- A TechNote on Unified Communications
- Gary Audin, Delphi, Inc.
There is a two-step process for determining the required trunk capacity for incoming calls. The first step is ascertaining the grade of service (GoS) - the probability that someone making a voice or interactive voice response (IVR) call will get a busy signal. This step uses an Erlang B formula and calculation. The second step is to calculate the bandwidth required to support the number of SIP trunks/lines needed to carry incoming calls, as determined by the Erlang B calculations.
Erlang B Calculations for Incoming Calls
The Erlang B formula assumes that an unsuccessful call (e.g., the call is blocked, the caller gets a busy signal) is not queued or retried, but lost forever. The formula further assumes that any new call arrives independently of the time since the previous call.
The formula can be used to calculate any one of the following three factors if the other two factors are known or can be predicted:
- Busy hour traffic (BHT): the number of hours of call traffic during the busiest hour of operation, also called the "Erlang load."
- Blocking (busy signal GoS): the percentage of calls blocked because not enough lines are available.
- Lines: the number of lines in a trunk group, with each line carrying one call at a time.
Designing for the busy hour - the heaviest traffic period of the day, and the one with the worst GoS - allows callers to experience call blocking at the enterprise's desired rate. Performance will be better for each hour outside the busy hour, as will overall GoS.
The first determination is largely a business issue: how often is it acceptable for the caller to get a busy signal? Most calculations start with a GoS of .01 (1 percent busy), which means that 99 percent of calls are answered; a GoS of .001 means that 99.9 percent of calls are answered. The design for IVR systems should have a very high probability - 99.9 percent or better - that the call won't be blocked.
Next, the traffic load must be either measured or estimated in Erlangs/BHT, where one Erlang is equivalent to one line busy for one hour. To calculate the Erlang load, the trunk designer determines the average length of a call in minutes, plus the number of calls expected during the busiest hour of the day.
The Erlang load (BHT) = CAR X H/60, where:
- CAR, the call arrival rate, is the number of calls during the busy hour
- The average call length or holding (H) time is measured in minutes
See http://www.ansapoint.com/calculator/erlb/ for a useful Erlang B calculator.
Outbound Trunks
The number of outbound voice calls is the same as the maximum number of agents on duty at one time. Assuming a predictive dialer is in use, total call length (including call setup, dialing and phone answering) is about 7 to 15 seconds longer than the conversation itself and should be taken into account. However, if outbound calls come from a "robo-calling" system, the enterprise needs to determine the number of simultaneous calls that must be completed.

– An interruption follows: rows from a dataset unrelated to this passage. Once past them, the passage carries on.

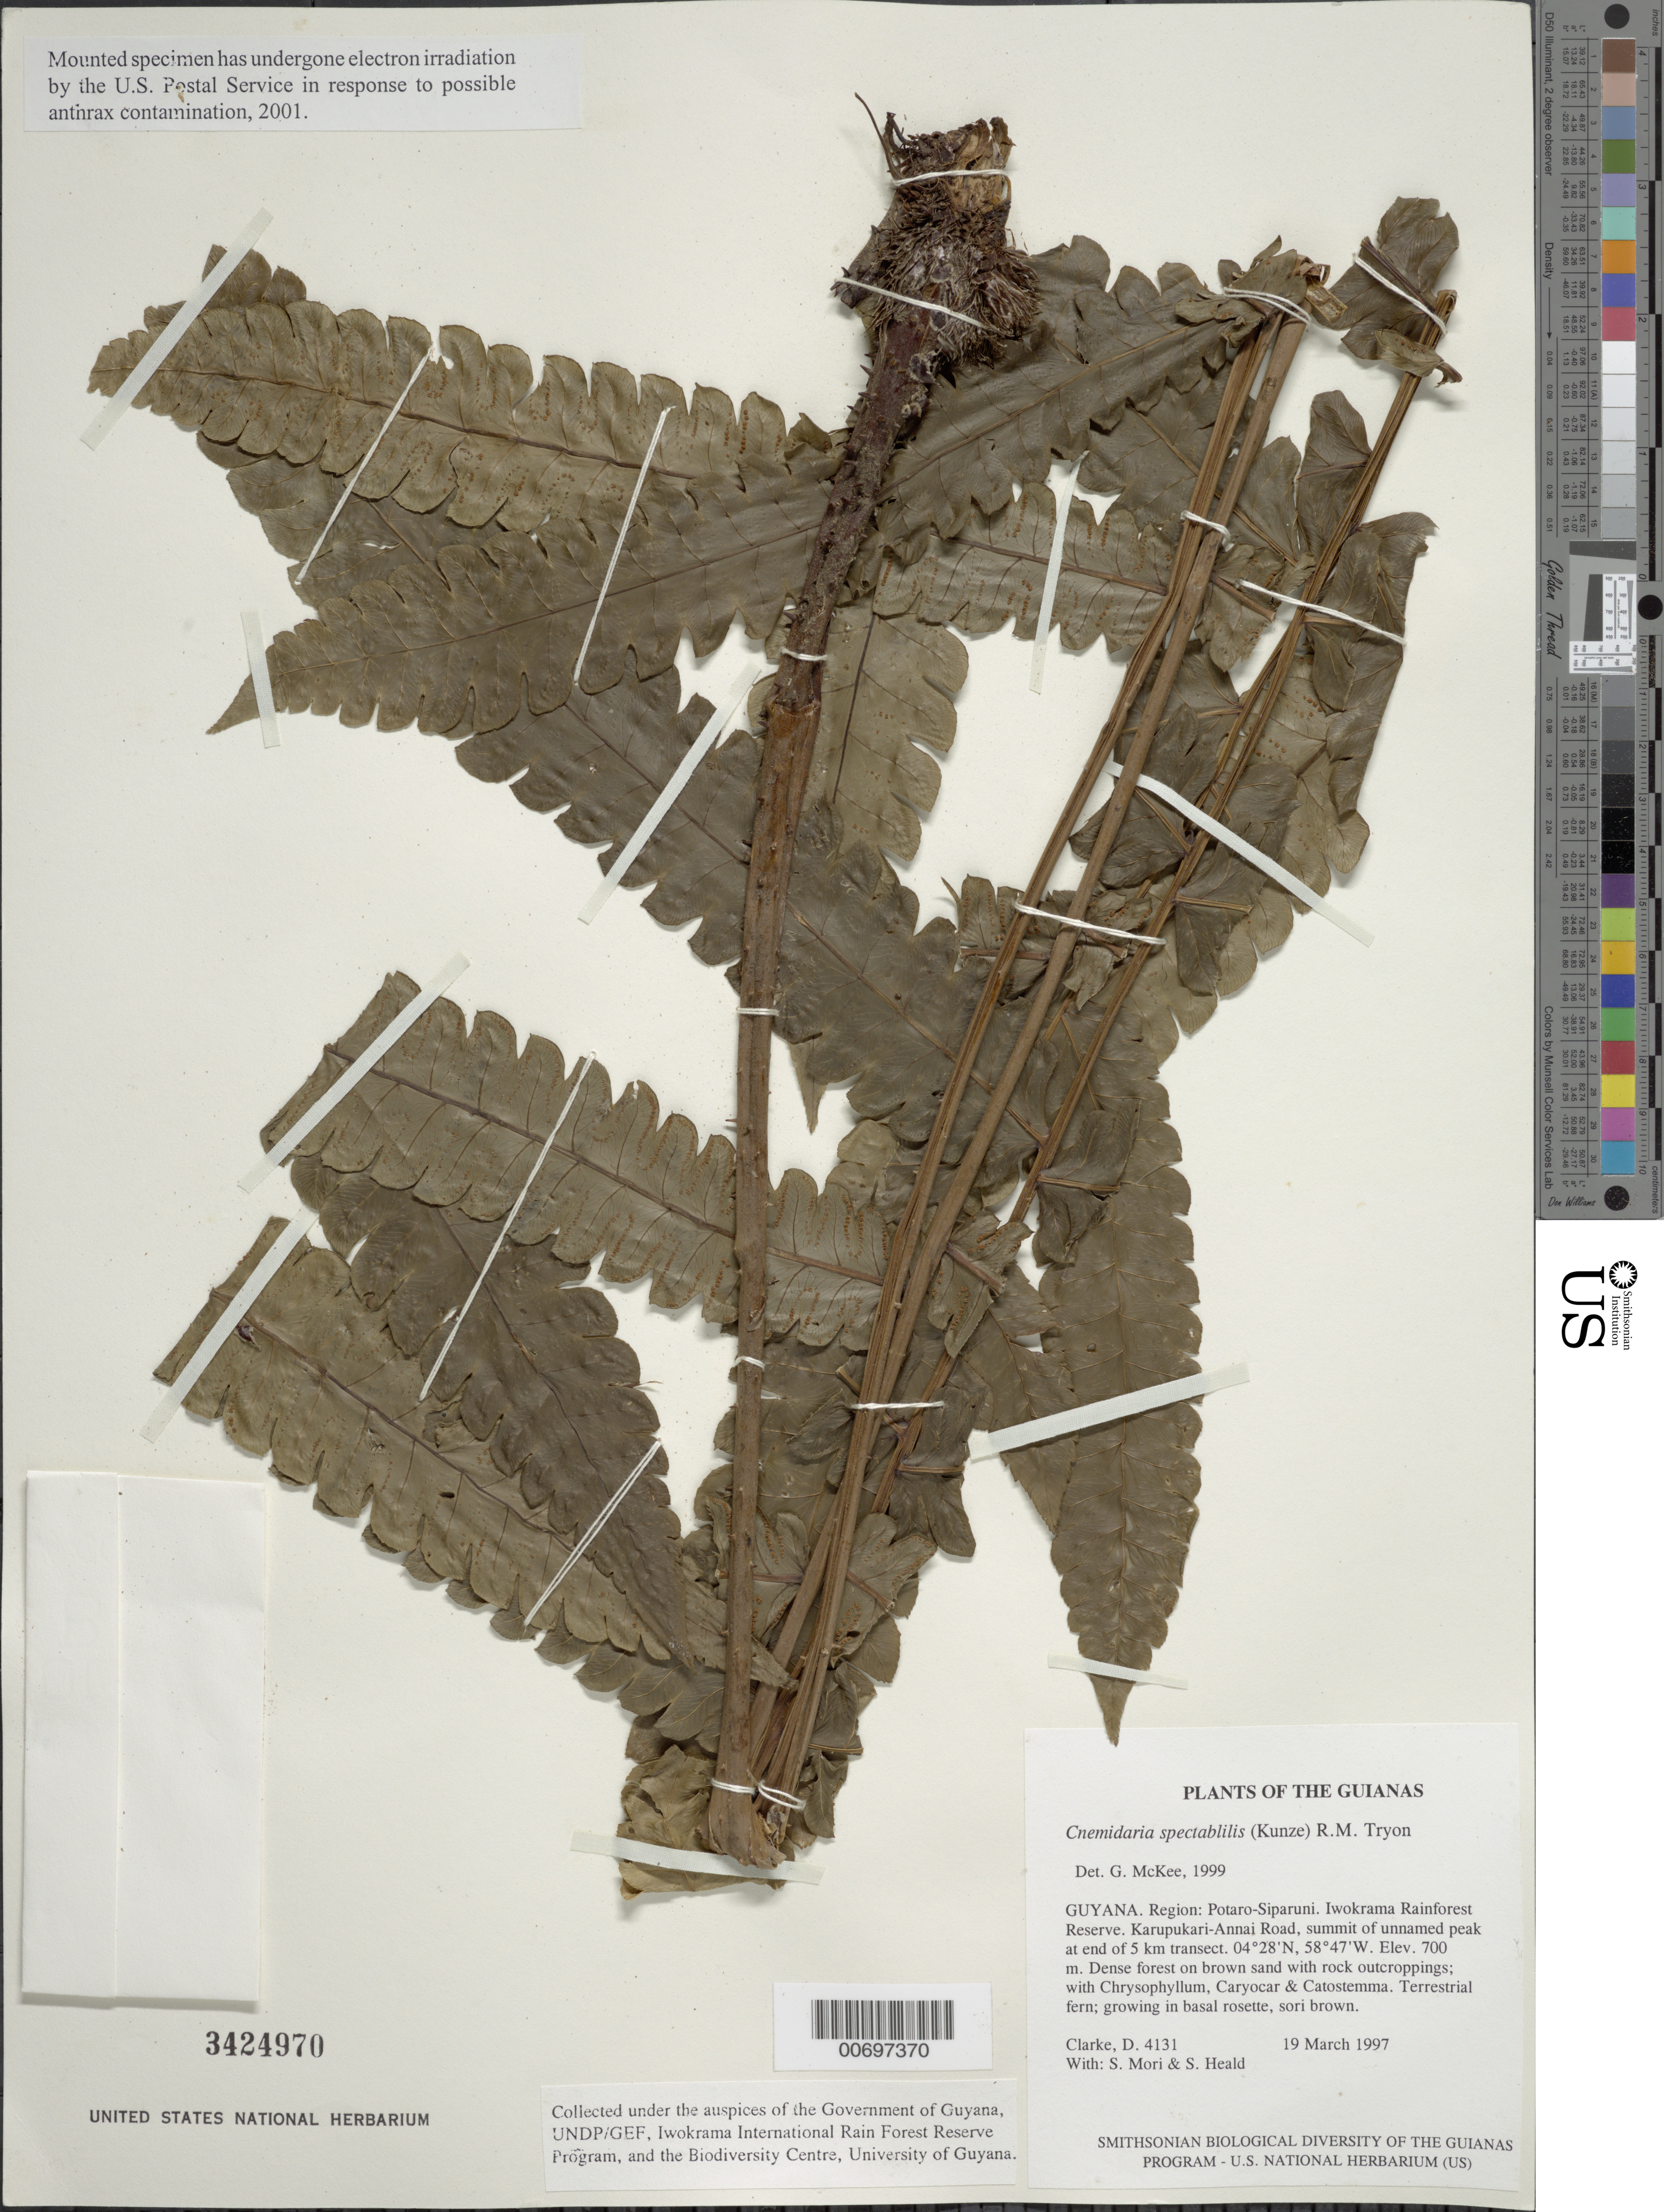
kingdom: Plantae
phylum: Tracheophyta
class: Polypodiopsida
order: Cyatheales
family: Cyatheaceae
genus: Cyathea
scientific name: Cyathea spectabilis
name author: (Kunze) Domin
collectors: H. D. Clarke, S. Mori & S. Heald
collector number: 4131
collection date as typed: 19 March 1997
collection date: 1997-03-19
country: Guyana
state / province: Potaro-Siparuni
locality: Iwokrama Rainforest Reserve. Karupukari-Annai Road, summit of unnamed peak at end of 5 km transect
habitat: Dense forest on brown sand with rock outcroppings; with Chrysophyllum, Caryocar & Catostemma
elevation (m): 700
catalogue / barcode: US 3424970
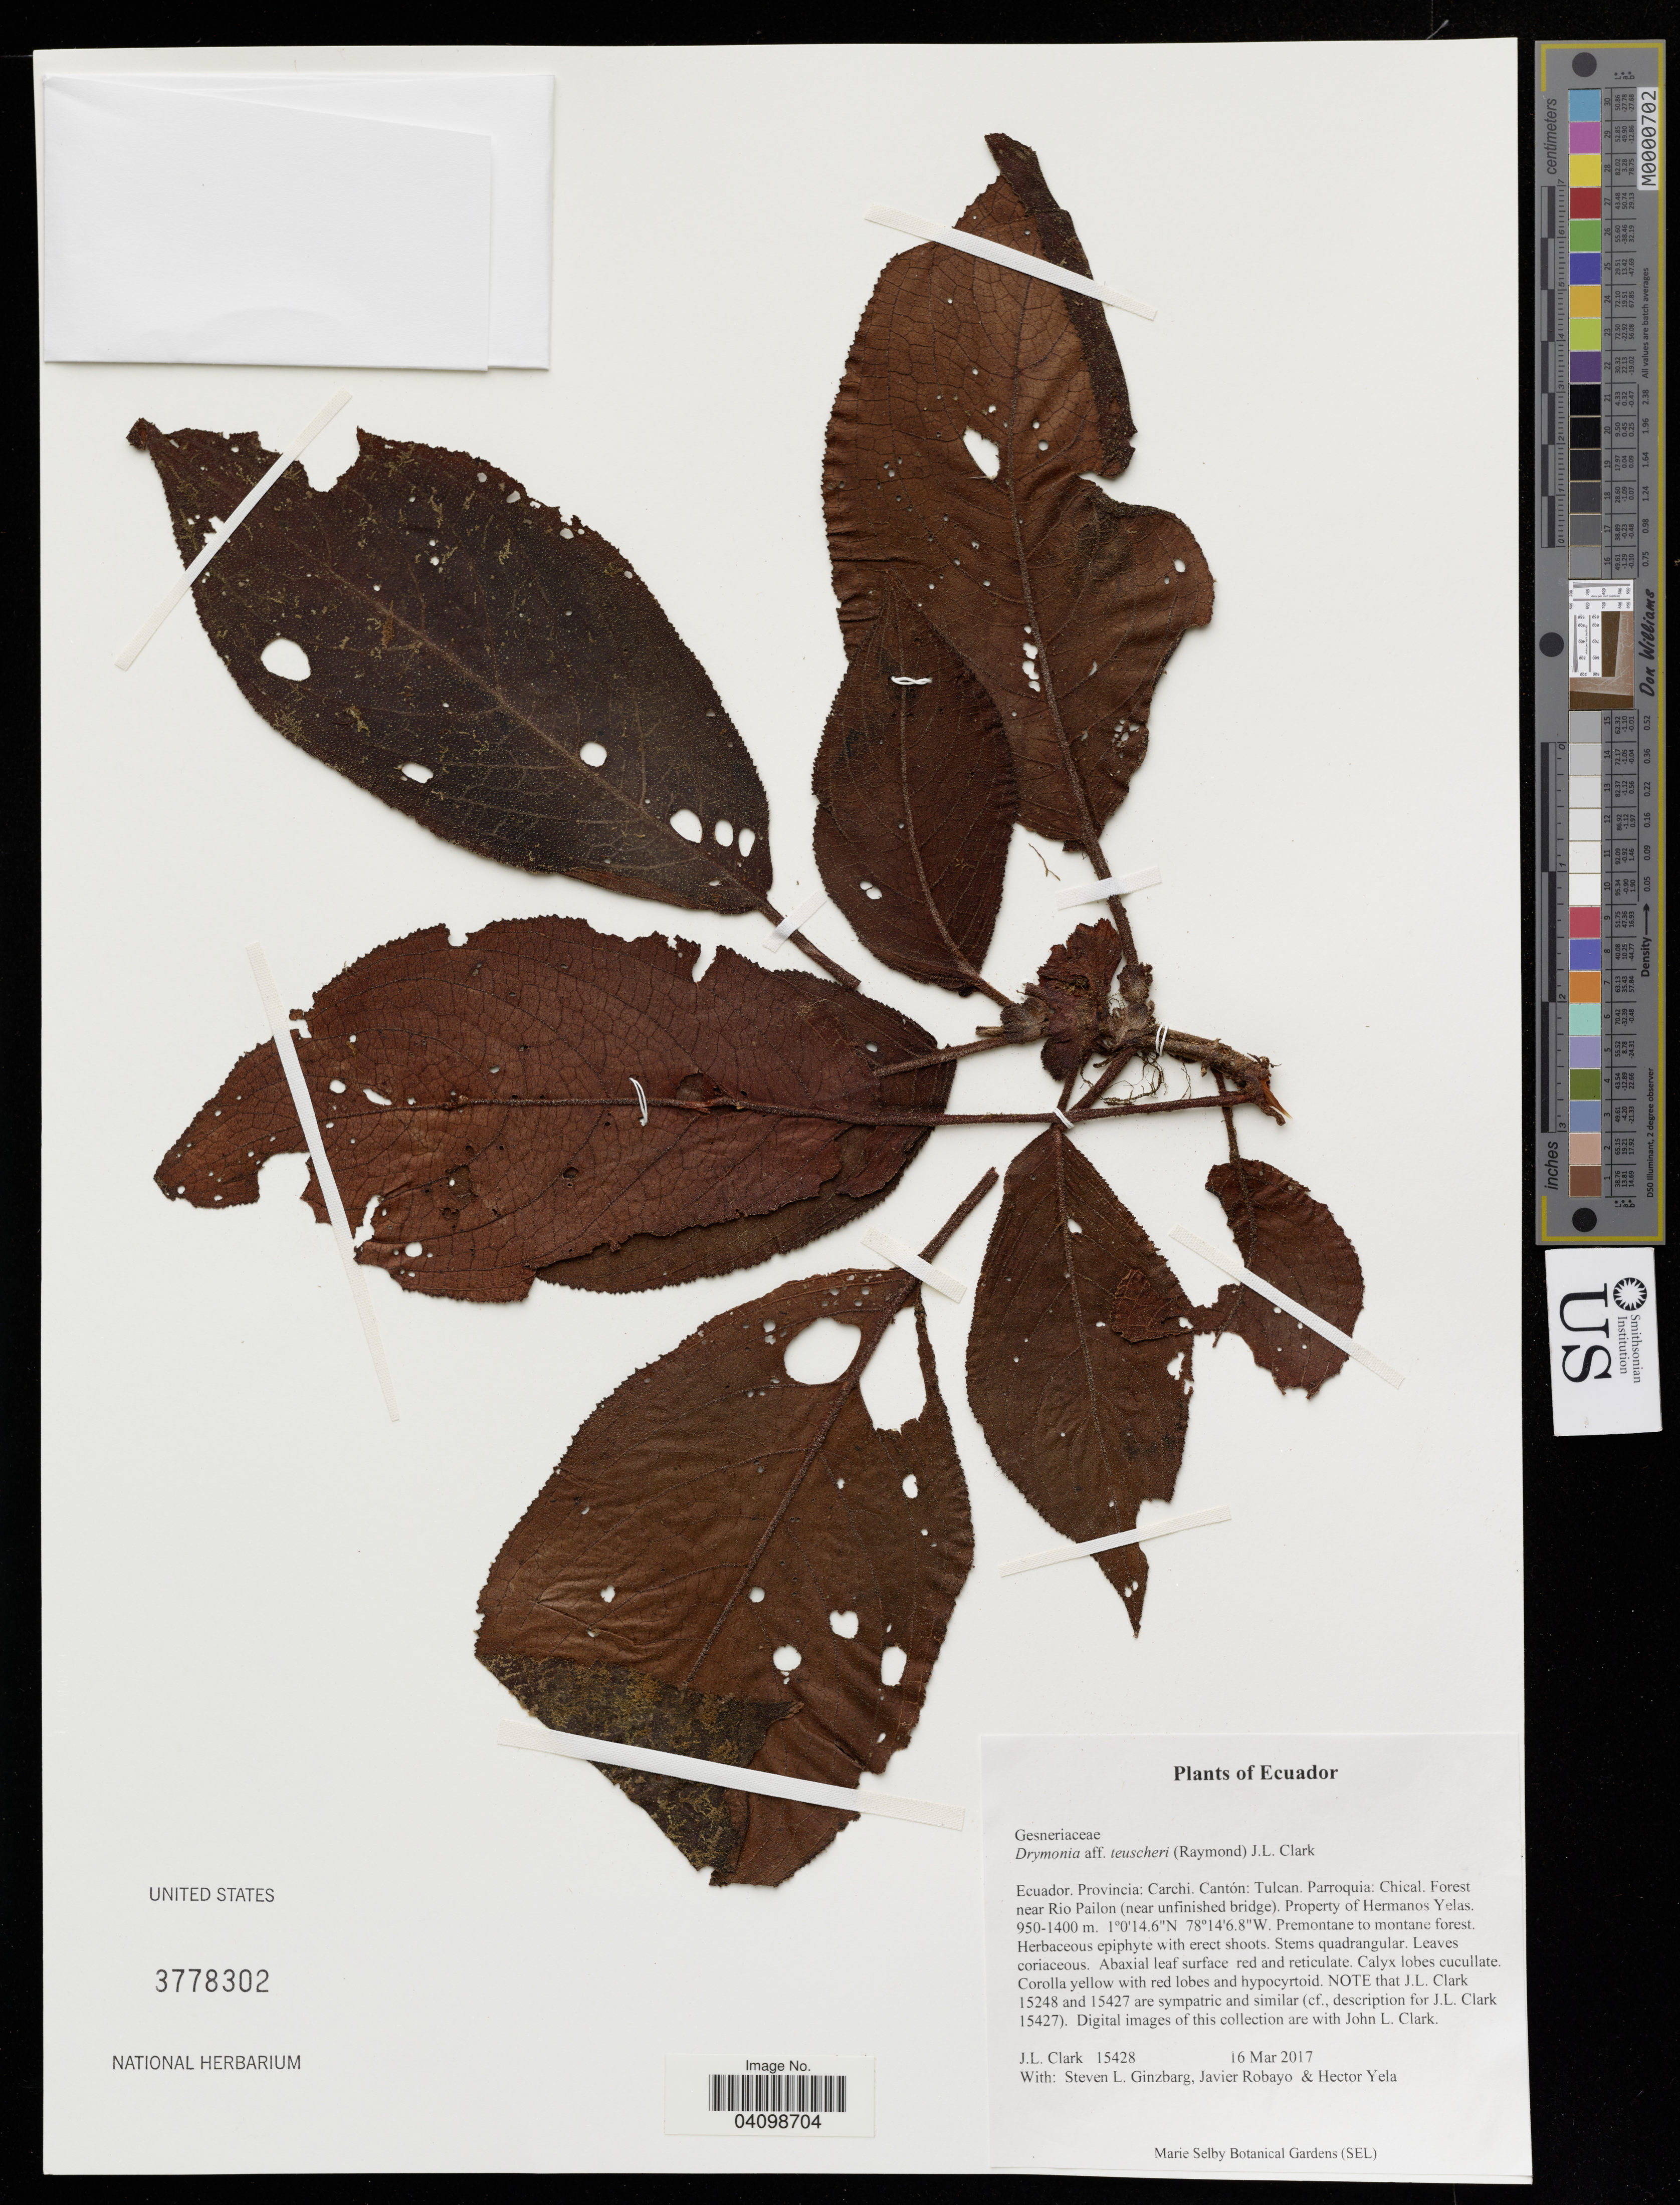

In neither case does the outbound channel calculation use the Erlang calculations. Per-call bandwidth requirements are the same for outbound and inbound calls.
VoIP Bandwidth
The amount of bandwidth to be allocated per call depends on:
- Packet size for voice (20ms or 30ms of speech)
- Codec/compression technique (G.711, G.729, G.723.1, etc.)
- Header compression (Real-time Transport Protocol/RTP + User Datagram Protocol/UDP + IP), which is optional
- Layer 2 protocol (Point-to-Point Protocol/PPP, Multiprotocol Label Switching/MPLS, frame relay)
The SIP trunk provider should provide customers with a table like the one shown for calculating the bandwidth requirements. (The provider's bandwidth requirements may be greater.) A good rule of thumb is to reserve at least 27Kbps of SIP trunk bandwidth per call for 8Kbps G.729 compressed voice. If G.711 is used, reserve at least 83Kbps of bandwidth per call. Many IP trunk providers recommend that 20 percent additional bandwidth be available to cover signaling, control and administrative traffic.
Designers are advised not to calculate the required number of trunks with the minimum number in mind, but rather to round up to a larger number of trunks. Traffic estimates are just that - estimates - and it's always better to increase bandwidth than cut corners and have dissatisfied callers.
Comment:
As a person normally only half of the time during a voice call is speaking (and half the time is listening), the calculation would result in a reduced required bandwidth.
Does anybody has information about this effect?